State the number of lines in these records that include the word "Kutu", and add nothing to it.

━━━ Dataset extract

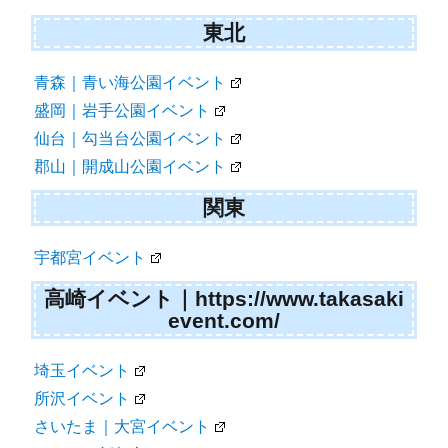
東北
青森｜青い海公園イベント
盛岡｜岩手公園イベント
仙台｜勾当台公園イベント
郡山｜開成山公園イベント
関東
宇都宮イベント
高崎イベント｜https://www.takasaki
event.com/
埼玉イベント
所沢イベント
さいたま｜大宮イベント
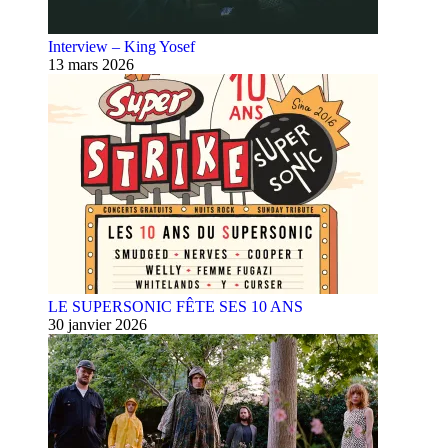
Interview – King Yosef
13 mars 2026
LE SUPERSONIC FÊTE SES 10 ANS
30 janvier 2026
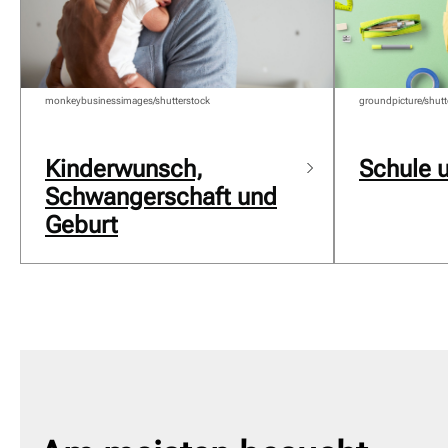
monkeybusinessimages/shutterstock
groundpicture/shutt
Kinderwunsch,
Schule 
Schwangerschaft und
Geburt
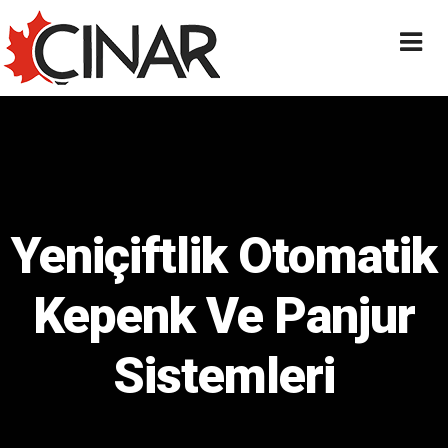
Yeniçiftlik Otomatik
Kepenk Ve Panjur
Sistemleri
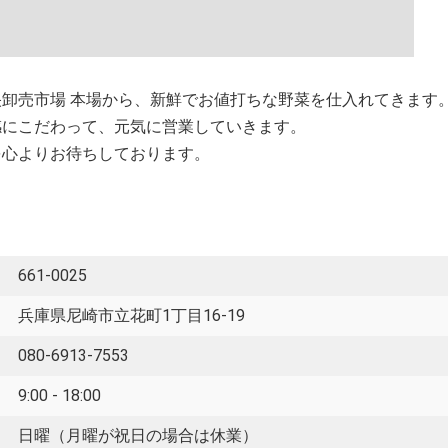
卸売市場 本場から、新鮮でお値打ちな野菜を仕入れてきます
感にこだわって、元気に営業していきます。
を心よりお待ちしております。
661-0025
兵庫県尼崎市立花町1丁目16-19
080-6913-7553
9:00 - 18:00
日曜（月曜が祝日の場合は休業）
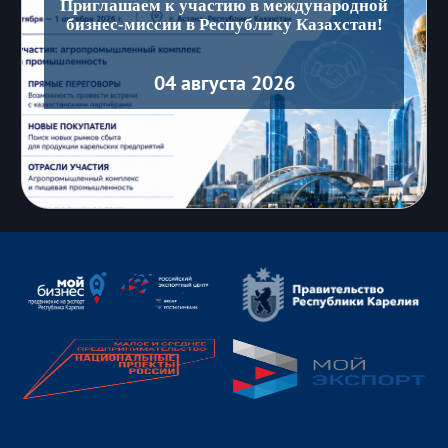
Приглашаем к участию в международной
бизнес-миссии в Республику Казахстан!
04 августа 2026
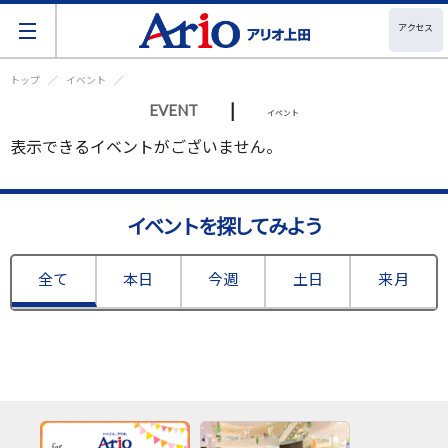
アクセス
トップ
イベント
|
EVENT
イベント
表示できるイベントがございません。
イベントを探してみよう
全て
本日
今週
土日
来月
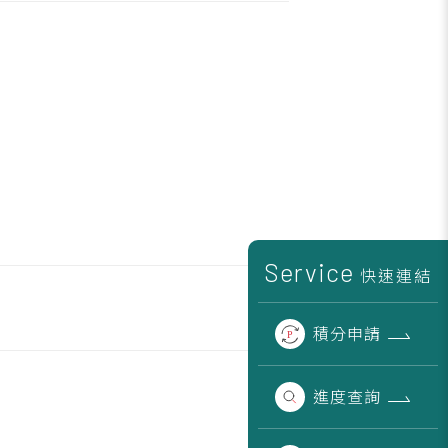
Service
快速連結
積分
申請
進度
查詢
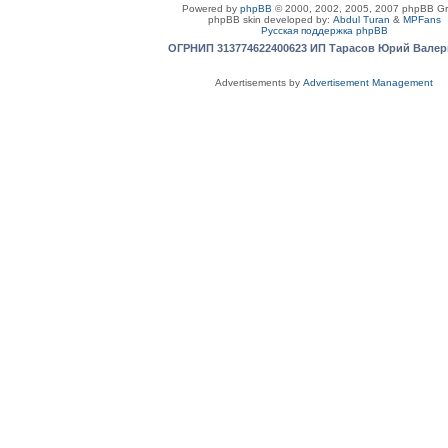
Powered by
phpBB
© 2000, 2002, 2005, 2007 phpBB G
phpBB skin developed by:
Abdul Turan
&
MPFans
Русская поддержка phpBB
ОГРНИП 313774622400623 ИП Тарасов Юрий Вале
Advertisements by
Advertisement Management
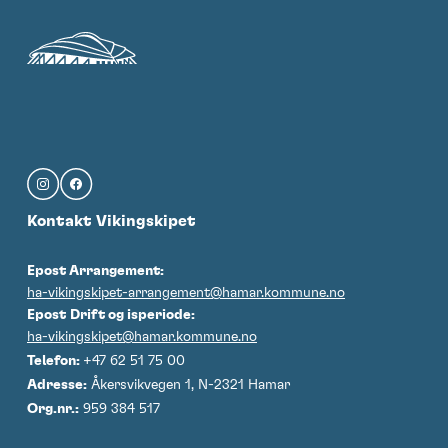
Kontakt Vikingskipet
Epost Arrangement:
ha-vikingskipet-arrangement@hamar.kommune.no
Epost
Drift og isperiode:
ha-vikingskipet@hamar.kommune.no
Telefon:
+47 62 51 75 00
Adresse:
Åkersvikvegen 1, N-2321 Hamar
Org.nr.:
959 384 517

━━━━━━
━━━ Dataset extract

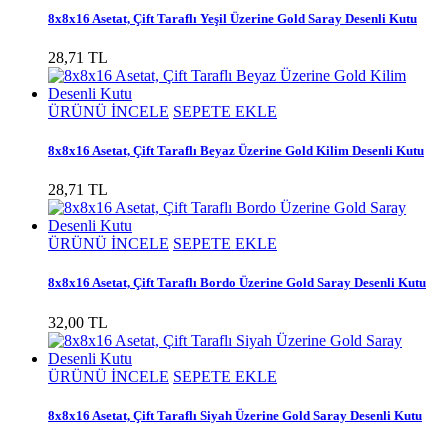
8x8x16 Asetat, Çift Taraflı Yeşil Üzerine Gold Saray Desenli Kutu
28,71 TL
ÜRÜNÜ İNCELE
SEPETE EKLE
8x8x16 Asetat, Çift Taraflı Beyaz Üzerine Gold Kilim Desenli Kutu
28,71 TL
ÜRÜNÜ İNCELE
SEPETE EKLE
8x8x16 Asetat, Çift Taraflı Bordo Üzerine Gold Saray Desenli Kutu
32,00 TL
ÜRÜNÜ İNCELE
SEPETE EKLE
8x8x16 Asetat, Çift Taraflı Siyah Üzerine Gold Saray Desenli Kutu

━━━━━━

### Answer to the problem
4